From the Guidelines
For a patient with suspected MOGAD relapse who recently received IV methylprednisolone and IVIG and is currently on tapering oral prednisolone, I recommend restarting high-dose IV methylprednisolone (1000 mg daily for 3-5 days) as the immediate intervention. This approach is based on the understanding that MOGAD relapses often respond to corticosteroids, as suggested by studies such as 1, which highlights the importance of early and aggressive treatment to manage the inflammatory process.
Key Considerations
- The patient's recent treatment with IV methylprednisolone and IVIG, and current tapering dose of oral prednisolone, indicates a need for careful management to prevent further relapses, as noted in 1.
- The absence of plasma exchange services at the current facility necessitates consideration of alternative treatments or urgent transfer, as plasma exchange has been shown to be effective in some cases of MOGAD, particularly those that are severe or refractory to initial treatments, as discussed in 1.
- Maintenance immunosuppression with agents like mycophenolate mofetil or azathioprine may be necessary to prevent further relapses, as these medications can help in managing the disease's chronic aspect, as mentioned in 1.
Treatment Approach
- Restart high-dose IV methylprednisolone (1000 mg daily for 3-5 days) as the first line of treatment for the suspected relapse.
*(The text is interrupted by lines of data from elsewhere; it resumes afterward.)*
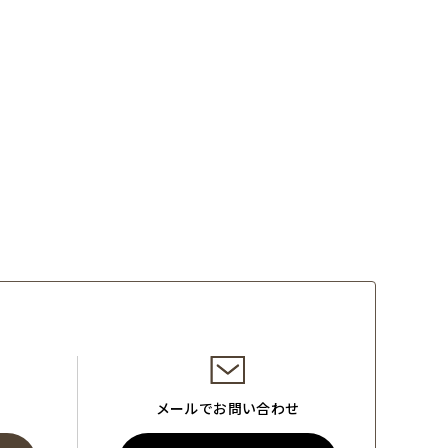
メールでお問い合わせ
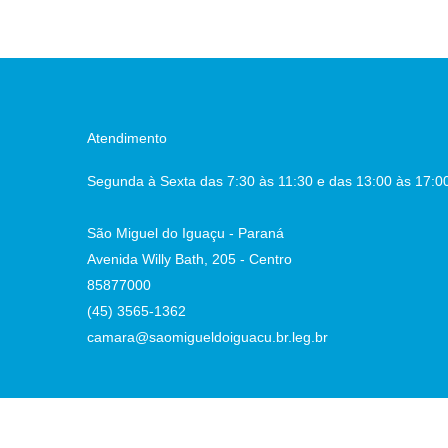
Atendimento
Segunda à Sexta das 7:30 às 11:30 e das 13:00 às 17:0
São Miguel do Iguaçu - Paraná
Avenida Willy Bath, 205 - Centro
85877000
(45) 3565-1362
camara@saomigueldoiguacu.br.leg.br
:02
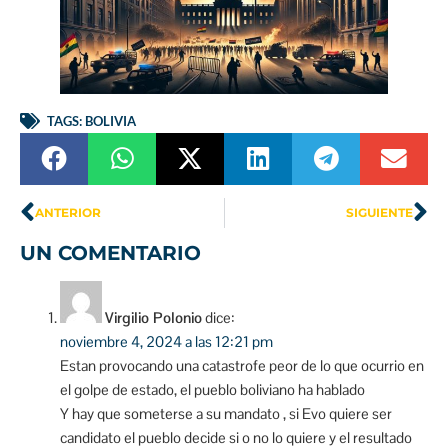
TAGS:
BOLIVIA
ANTERIOR
SIGUIENTE
UN COMENTARIO
Virgilio Polonio
dice:
noviembre 4, 2024 a las 12:21 pm
Estan provocando una catastrofe peor de lo que ocurrio en
el golpe de estado, el pueblo boliviano ha hablado
Y hay que someterse a su mandato , si Evo quiere ser
candidato el pueblo decide si o no lo quiere y el resultado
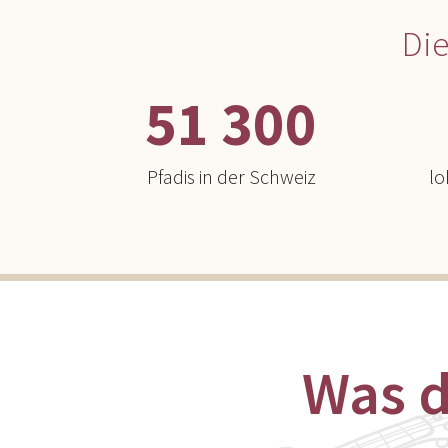
Di
51 300
Pfadis in der Schweiz
lo
Was d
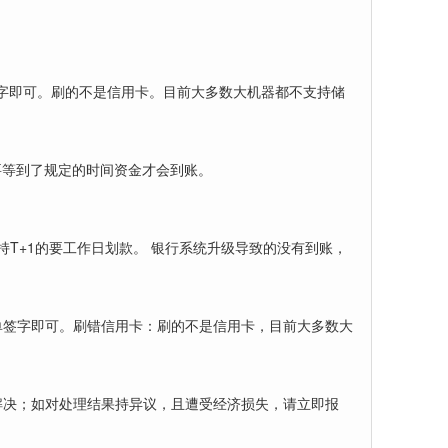
。
字即可。刷的不是信用卡。目前大多数大机器都不支持储
要等到了规定的时间资金才会到账。
持T+1的要工作日划款。 银行系统升级导致的没有到账，
单签字即可。刷错信用卡：刷的不是信用卡，目前大多数大
解决；如对处理结果持异议，且遭受经济损失，请立即报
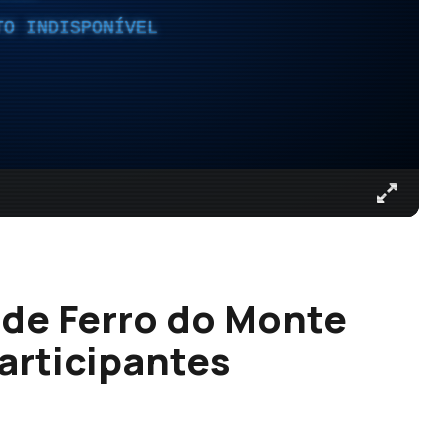
TO INDISPONÍVEL
de Ferro do Monte
articipantes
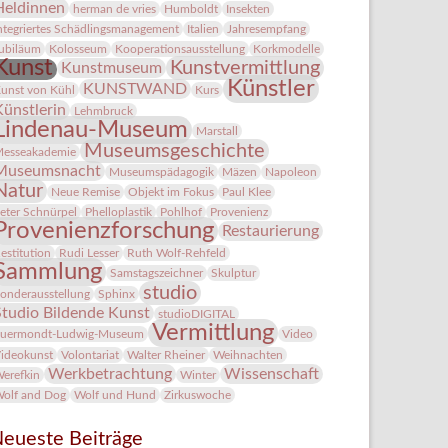
Heldinnen
herman de vries
Humboldt
Insekten
ntegriertes Schädlingsmanagement
Italien
Jahresempfang
ubiläum
Kolosseum
Kooperationsausstellung
Korkmodelle
Kunst
Kunstvermittlung
Kunstmuseum
Künstler
KUNSTWAND
unst von Kühl
Kurs
Künstlerin
Lehmbruck
Lindenau-Museum
Marstall
Museumsgeschichte
esseakademie
Museumsnacht
Museumspädagogik
Mäzen
Napoleon
Natur
Neue Remise
Objekt im Fokus
Paul Klee
eter Schnürpel
Phelloplastik
Pohlhof
Provenienz
Provenienzforschung
Restaurierung
estitution
Rudi Lesser
Ruth Wolf-Rehfeld
Sammlung
Samstagszeichner
Skulptur
studio
onderausstellung
Sphinx
Studio Bildende Kunst
studioDIGITAL
Vermittlung
uermondt-Ludwig-Museum
Video
ideokunst
Volontariat
Walter Rheiner
Weihnachten
Werkbetrachtung
Wissenschaft
erefkin
Winter
olf and Dog
Wolf und Hund
Zirkuswoche
eueste Beiträge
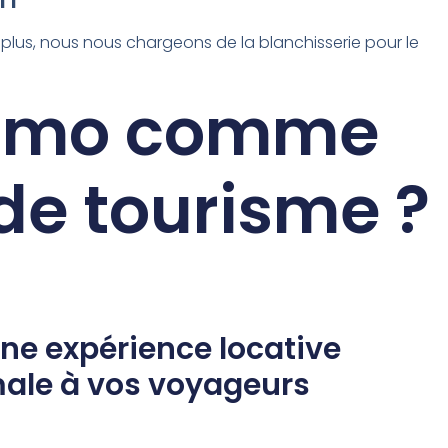
e plus, nous nous chargeons de la blanchisserie pour le
trimo comme
de tourisme ?
une expérience locative
ale à vos voyageurs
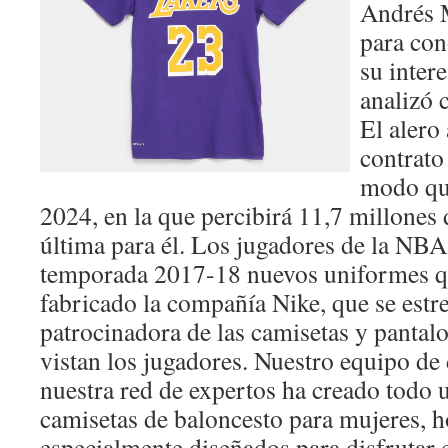
Andrés M
para con
su intere
analizó 
El alero
contrato
modo qu
2024, en la que percibirá 11,7 millones d
última para él. Los jugadores de la NBA 
temporada 2017-18 nuevos uniformes q
fabricado la compañía Nike, que se est
patrocinadora de las camisetas y pantal
vistan los jugadores. Nuestro equipo de
nuestra red de expertos ha creado todo 
camisetas de baloncesto para mujeres, 
especialmente diseñados para disfrutar 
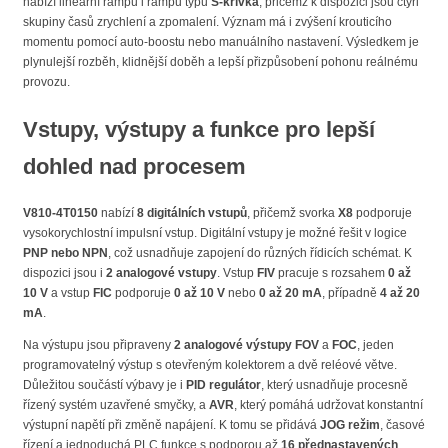
nabízí lineární rampu i rampu typu
S-křivka
, přičemž k dispozici jsou čtyři
skupiny časů zrychlení a zpomalení. Význam má i zvýšení krouticího
momentu pomocí auto-boostu nebo manuálního nastavení. Výsledkem je
plynulejší rozběh, klidnější doběh a lepší přizpůsobení pohonu reálnému
provozu.
Vstupy, výstupy a funkce pro lepší
dohled nad procesem
V810-4T0150
nabízí
8 digitálních vstupů
, přičemž svorka
X8
podporuje
vysokorychlostní impulsní vstup. Digitální vstupy je možné řešit v logice
PNP nebo NPN
, což usnadňuje zapojení do různých řídicích schémat. K
dispozici jsou i
2 analogové vstupy
. Vstup
FIV
pracuje s rozsahem
0 až
10 V
a vstup
FIC
podporuje
0 až 10 V
nebo
0 až 20 mA
, případně
4 až 20
mA
.
Na výstupu jsou připraveny
2 analogové výstupy
FOV
a
FOC
, jeden
programovatelný výstup s otevřeným kolektorem a dvě reléové větve.
Důležitou součástí výbavy je i
PID regulátor
, který usnadňuje procesně
řízený systém uzavřené smyčky, a
AVR
, který pomáhá udržovat konstantní
výstupní napětí při změně napájení. K tomu se přidává
JOG režim
, časové
řízení a jednoduchá PLC funkce s podporou až
16 přednastavených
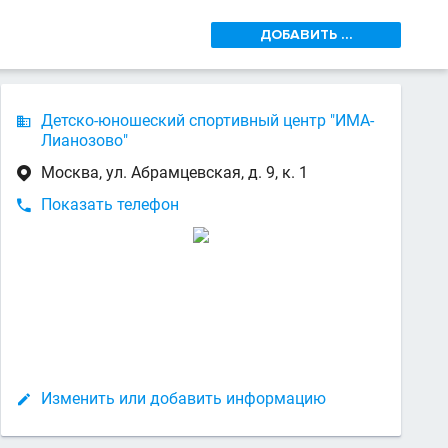
ДОБАВИТЬ ...
Детско-юношеский спортивный центр "ИМА-

Лианозово"
Москва, ул. Абрамцевская, д. 9, к. 1

Показать телефон

Изменить или добавить информацию

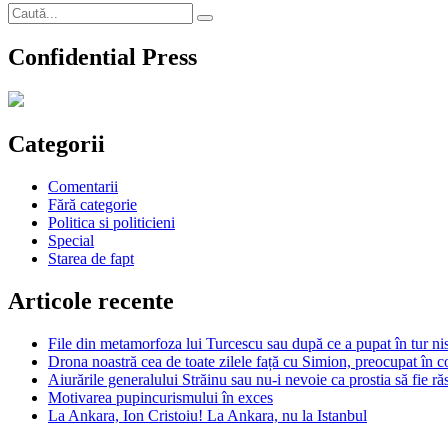
Caută
Căutare
după:
Confidential Press
Categorii
Comentarii
Fără categorie
Politica si politicieni
Special
Starea de fapt
Articole recente
File din metamorfoza lui Turcescu sau după ce a pupat în tur nis
Drona noastră cea de toate zilele față cu Simion, preocupat în c
Aiurările generalului Străinu sau nu-i nevoie ca prostia să fie r
Motivarea pupincurismului în exces
La Ankara, Ion Cristoiu! La Ankara, nu la Istanbul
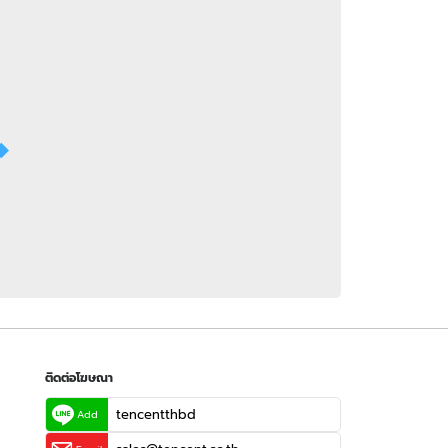
 WeTV
ติดต่อโฆษณา
tencentthbd
sales@tencent.co.th
รา
ร้องเรียนเนื้อหาไม่เหมาะสม
แนะนำติชม แจ้งปัญหาการใช้งาน
ติดต่อโฆษณา
tencentthbd
Add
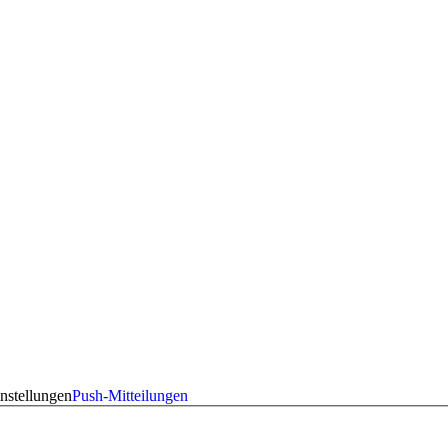
nstellungen
Push-Mitteilungen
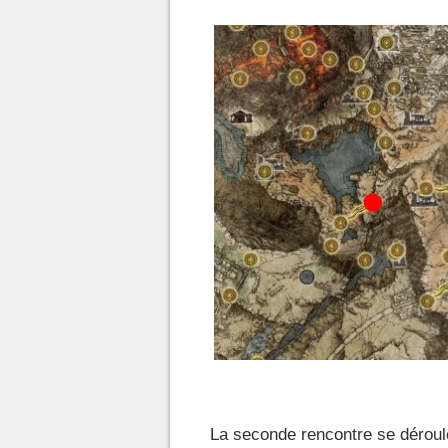
La seconde rencontre se déroul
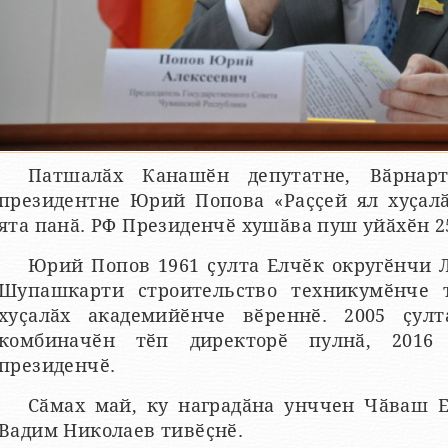
Патшалӑх Канашӗн депутатне, Вӑрнар
президентне Юрий Попова «Раҫҫей ял хуҫалӑ
ята панӑ. РФ Президенчӗ хушӑва пуш уйӑхӗн 2
Юрий Попов 1961 ҫулта Елчӗк округӗнчи Л
Шупашкарти строительство техникумӗнче 
хуҫалӑх академийӗнче вӗреннӗ. 2005 ҫул
комбиначӗн тӗп директорӗ пулнӑ, 2016
президенчӗ.
Сӑмах май, ку наградӑна унччен Чӑваш 
Вадим Николаев тивӗҫнӗ.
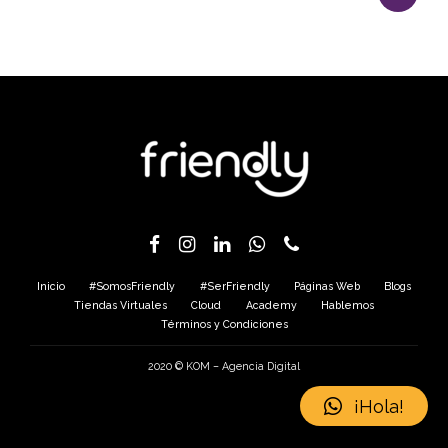
Inicio
#SomosFriendly
#SerFriendly
Páginas Web
Blogs
Tiendas Virtuales
Cloud
Academy
Hablemos
Términos y Condiciones
2020 ©
KOM – Agencia Digital
¡Hola!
- If the patient shows inadequate response within 48-72 hours, arrange for urgent transfer to a facility with plasma exchange capabilities.
- While awaiting transfer, increase the oral prednisolone dose to 1-1.5 mg/kg/day to maintain adequate immunosuppression.
- Consider repeating IVIG (2 g/kg divided over 2-5 days) if the relapse is severe and transfer for plasma exchange is delayed, as IVIG has been shown to be beneficial in some cases, as indicated in 1.
- After acute treatment, implement maintenance immunosuppression with agents like mycophenolate mofetil (starting at 500 mg twice daily, increasing to 1000-1500 mg twice daily as tolerated) or azathioprine (1-2.5 mg/kg/day) to prevent further relapses, as suggested by the treatment guidelines and recommendations in 1 and 1.
From the Research
Management of Suspected Relapse in MOGAD
- The patient has already received intravenous (IV) methylprednisolone and a 2-day course of Intravenous Immunoglobulin (IVIG) one week ago, and is currently on a tapering dose of oral prednisolone 2, 3.
- Given the suspected relapse, the first step would be to consider re-initiating high-dose IV corticosteroids, as this is a common approach for acute attacks in MOGAD 2, 4.
- If the patient has a poor response to corticosteroids, IVIG or plasma exchange could be considered as second-line therapies 3, 4. However, since the facility has no plasma exchange service, IVIG could be a viable alternative.
- Maintenance treatment should be considered to prevent further relapses, with options including rituximab, azathioprine, mycophenolate mofetil, or monthly IVIG 3, 5, 4.
- The choice of maintenance treatment may depend on various factors, including the patient's response to previous treatments, disease activity, and individual risk factors for relapse 5.
Considerations for Maintenance Treatment
- Rituximab and IVIG have been associated with a lower risk of relapse in MOGAD patients 5.
- Maintenance steroids may be associated with a higher estimated relapse risk, and their use should be carefully considered 5.
- The patient's demographic characteristics, such as female sex and Hispanic/Latino ethnicity, may also influence the risk of relapse 5.